Freshness is a ranking factor - but velocity matters even more
AI models also show a strong preference for recent content. The report notes that 50% of citations come from content published within the last 11 months, with the highest citation rates occurring within the first seven days of publication
This creates a very different dynamic from traditional SEO. It is not just about producing evergreen content. It is about sustained publishing cadence, timely commentary and rapid amplification of news and insights. In practical terms, companies that move quickly - especially around news cycles - are more likely to shape AI outputs.
That does present its own challenges. When I asked ChatGPT about my company, it was probably 90% accurate, and drew on some recent thought leadership, which, while not inaccurate, somewhat skewed the information. And so monitoring GenAI on an ongoing basis is as important as monitoring social and news channels.
Authority is not generic - it is contextual
AI models do not just prioritise "high authority" sites in general. They prioritise authority within a specific domain or industry. The research shows that models cite globally recognised outlets, but also rely heavily on industry-specific publications for industry specific queries.
This has two implications. First, there is no universal "top media list" that works for every brand, and second, specialist and vertical media remain highly valuable. AI models draw from distinct ecosystems depending on the industry being queried. The research shows that about 50% of AI citations for a brand can come from as few as 20 outlets. However, those outlets are different for every brand, are shaped by industry and topic, and are built over time through consistent visibility. This reinforces the need for precision in media strategy, not just scale.

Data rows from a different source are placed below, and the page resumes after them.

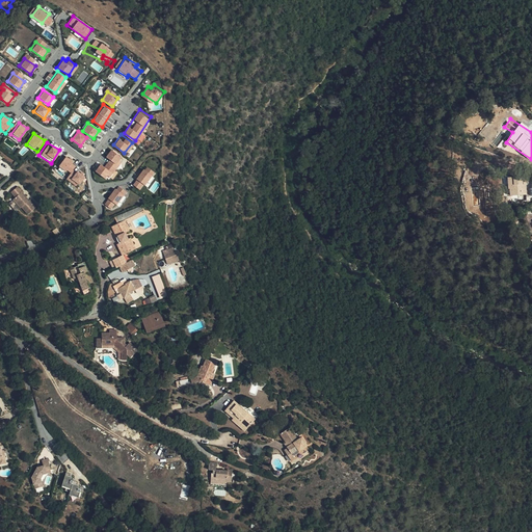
[(92,171),(105,181),(124,156),(111,147),(105,156),(109,159),(104,165),(100,162),(92,171)]
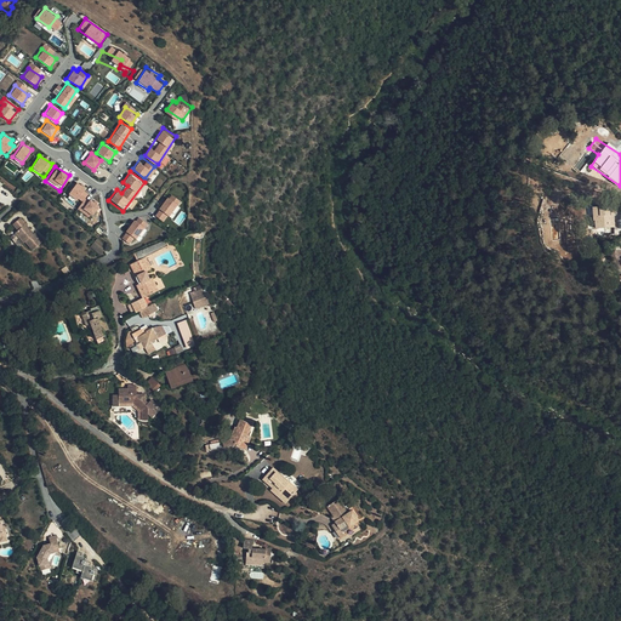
[(91,218),(98,206),(89,199),(83,192),(85,187),(77,181),(68,193),(80,201),(77,209),(91,218)]
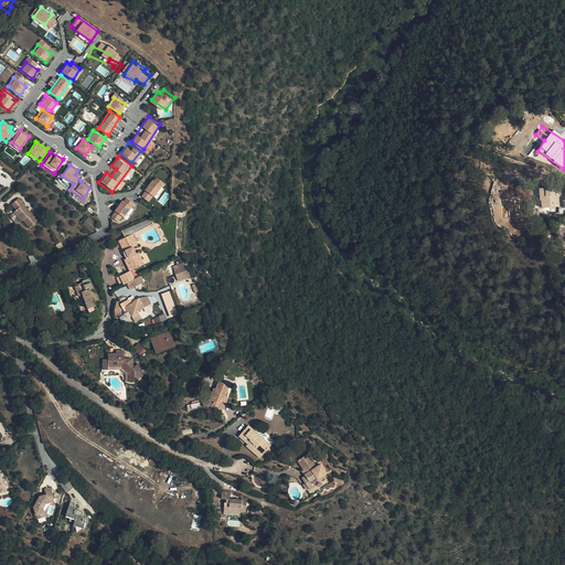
[(155,174),(139,195),(147,201),(152,193),(156,196),(166,182),(155,174)]
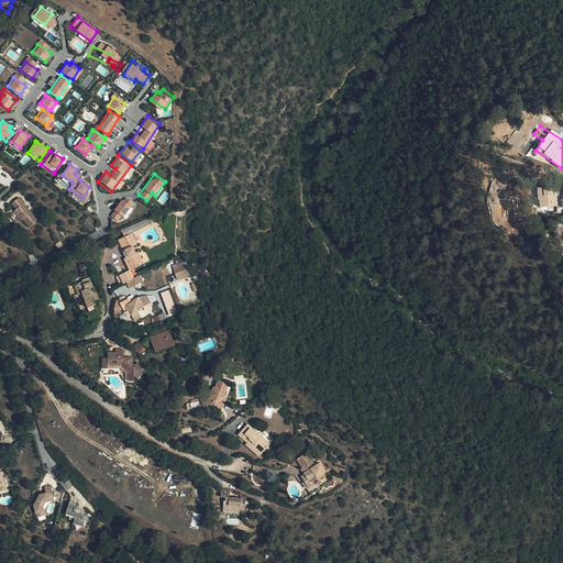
[(538,188),(539,199),(540,199),(541,207),(553,206),(553,199),(552,188),(547,189),(547,187),(538,188)]
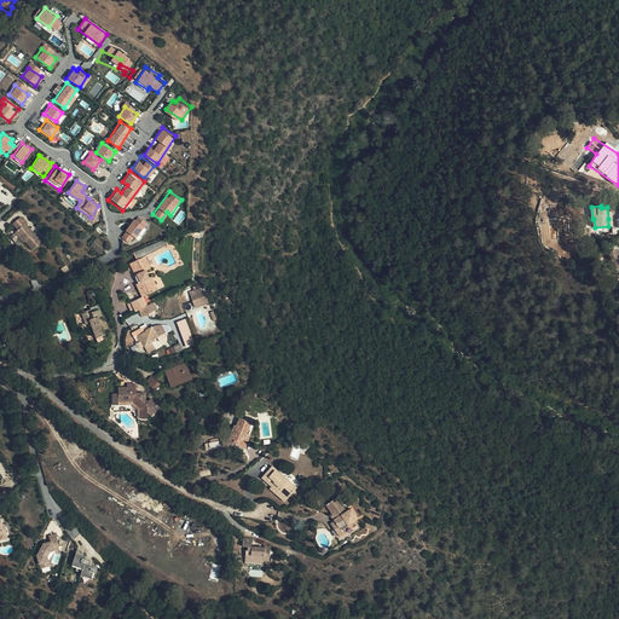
[(137,214),(119,237),(126,243),(132,236),(136,238),(148,223),(137,214)]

For B2B companies in particular, this reinforces the importance of sector relevance over simple audience reach. Below are examples of how AI sources information differently for different business sectors.
Technology: Technology queries draw from a narrower set of dominant outlets, with fewer unique sources cited compared to other industries. This creates a more concentrated and competitive media environment.

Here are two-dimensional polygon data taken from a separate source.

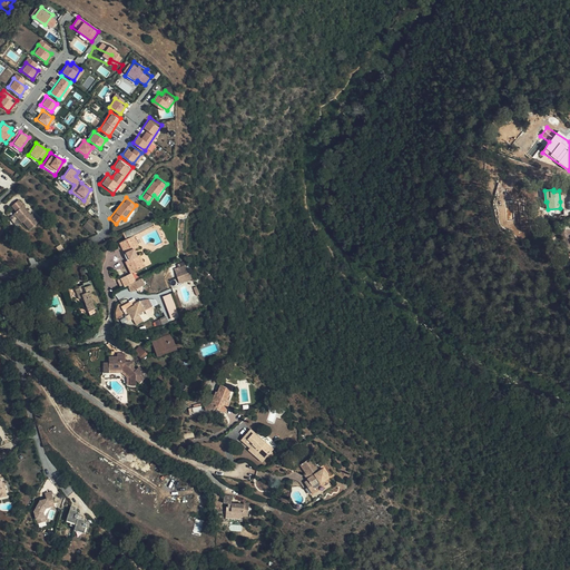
[(31,215),(30,216),(22,207),(23,206),(19,200),(12,206),(17,212),(15,214),(22,223),(23,223),(29,231),(39,223),(31,215)]
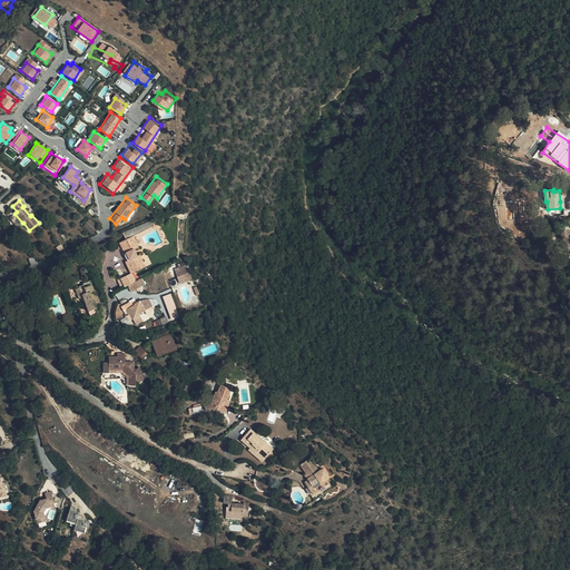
[(97,227),(88,220),(82,226),(92,234),(97,227)]
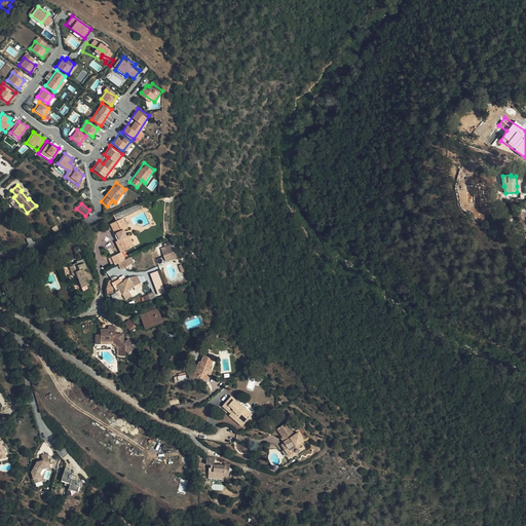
[(143,210),(139,203),(119,212),(122,219),(143,210)]
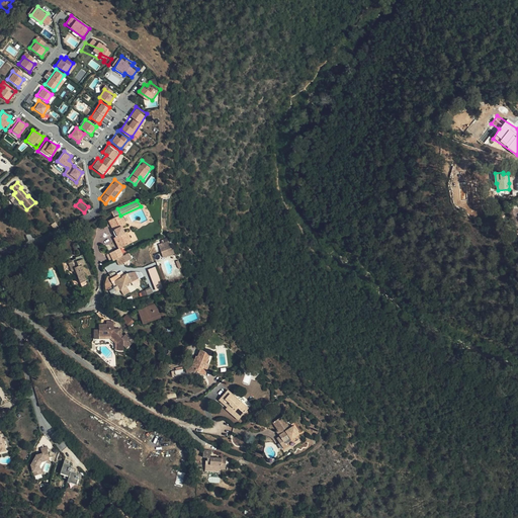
[(120,216),(117,208),(110,211),(113,218),(107,221),(112,232),(113,231),(116,236),(112,238),(118,250),(123,247),(134,242),(130,233),(127,232),(124,227),(128,226),(123,214),(120,216)]
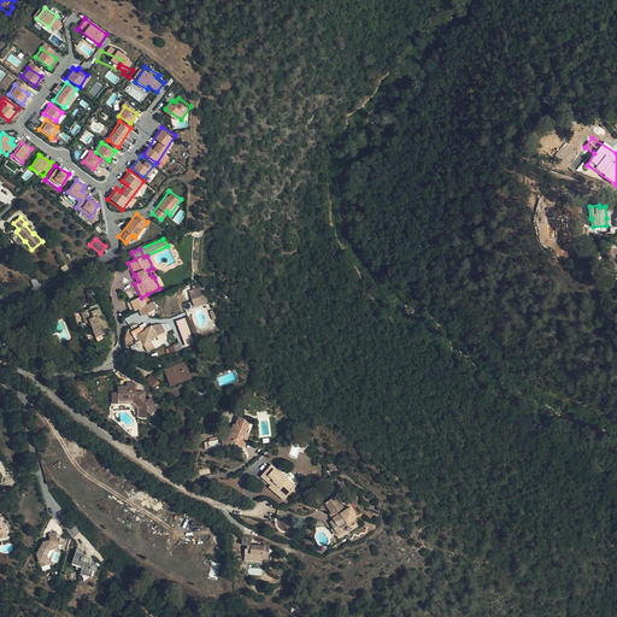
[(193,293),(189,294),(192,307),(205,304),(201,286),(192,288),(193,293)]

Finance / Insurance: A mix of financial media, advisory content and consumer platforms dominate, balancing authority with accessibility.

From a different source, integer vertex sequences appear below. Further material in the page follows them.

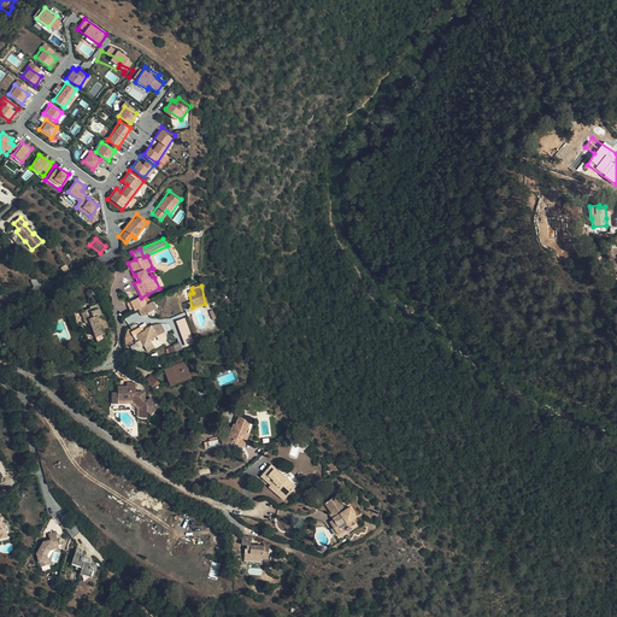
[(145,297),(133,303),(135,310),(144,306),(147,303),(145,297)]
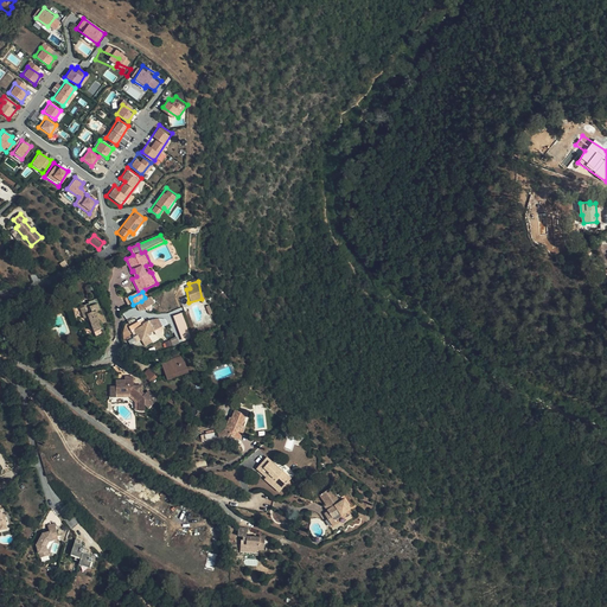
[(154,304),(151,296),(136,304),(138,306),(136,306),(139,312),(154,304)]
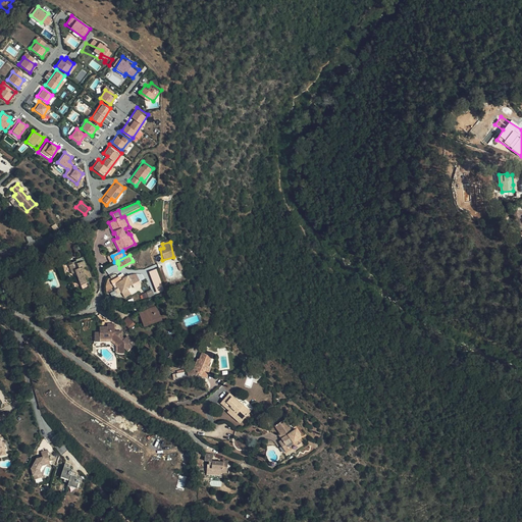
[(76,272),(82,284),(84,291),(91,289),(87,278),(92,277),(89,269),(88,269),(87,266),(84,257),(76,260),(76,261),(69,264),(72,274),(76,272)]
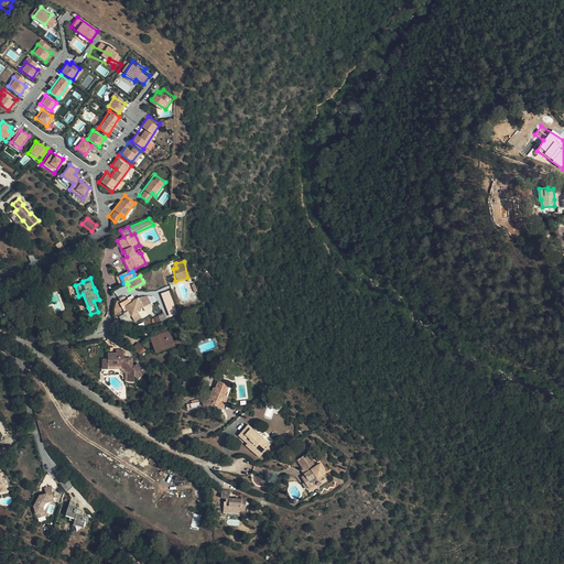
[(65,292),(64,293),(67,301),(75,297),(71,285),(64,288),(65,292)]
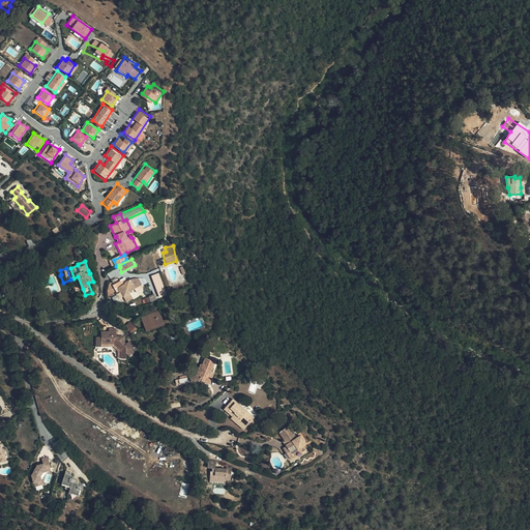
[(159,297),(167,295),(158,272),(151,275),(159,297)]
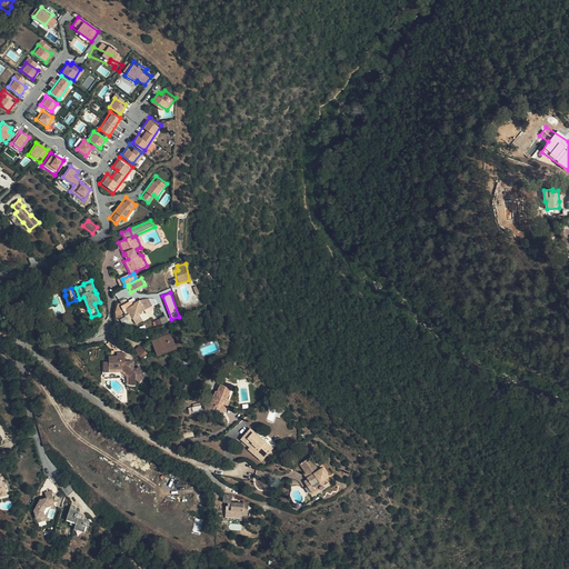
[(85,311),(89,310),(83,297),(79,299),(85,311)]
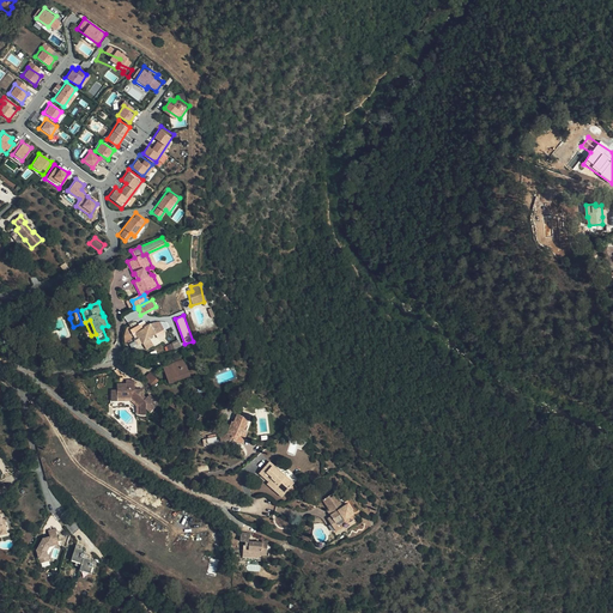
[(140,338),(144,344),(150,340),(149,338),(156,334),(151,325),(145,327),(145,328),(137,333),(139,338),(140,338)]
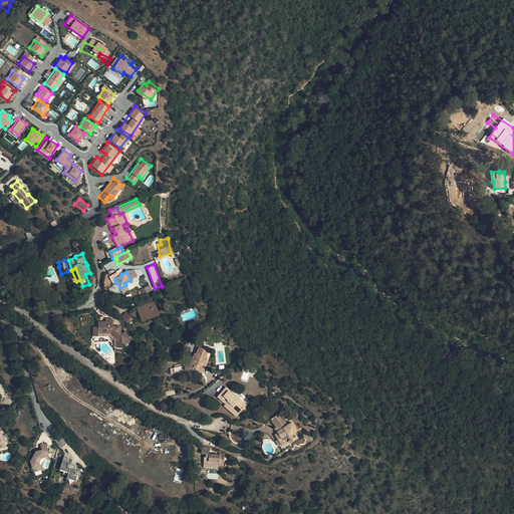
[(138,310),(141,318),(159,312),(155,302),(141,307),(141,308),(138,310)]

Education: AI leans toward institutional, academic and specialist sources, reflecting the structured, research-led nature of the sector.
Energy: Coverage is shaped by regulatory, policy and industry analysis, with strong representation from government and specialist publications.
The bigger shift: AI is reshaping the value of communications
Taken together, these findings point to a broader shift. AI is not just another channel. It is becoming a synthesis layer - one that aggregates information, filters for authority, and prioritises relevance and recency. In that system, visibility is no longer driven by ad spend, content volume and owned media. Instead, it is driven by credibility, consistency and contextual authority, which are dominated by non-paid information sources.
What this means for companies in Southeast Asia
For companies across Singapore and Southeast Asia - particularly in B2B technology - how you market and communicate is changing in important ways.
First, PR/media is fundamental communications infrastructure. Second, content must extend beyond your owned channels. Third, industry-specific media – business, finance, technology, etc - matters more than reach alone. Fourth, speed and consistency shape AI visibility, and finally authority must be built, not assumed.
When it comes to adapting to GenAI and company communications, firms need to shift from asking "How do we appear in AI?" to "Are we producing the kind of information AI trusts?" You may not be, but you need to. AI does not create authority, but it reflects it very powerfully.
*The author, Patrick Keenan, does not use, represent or endorse Muck Rack.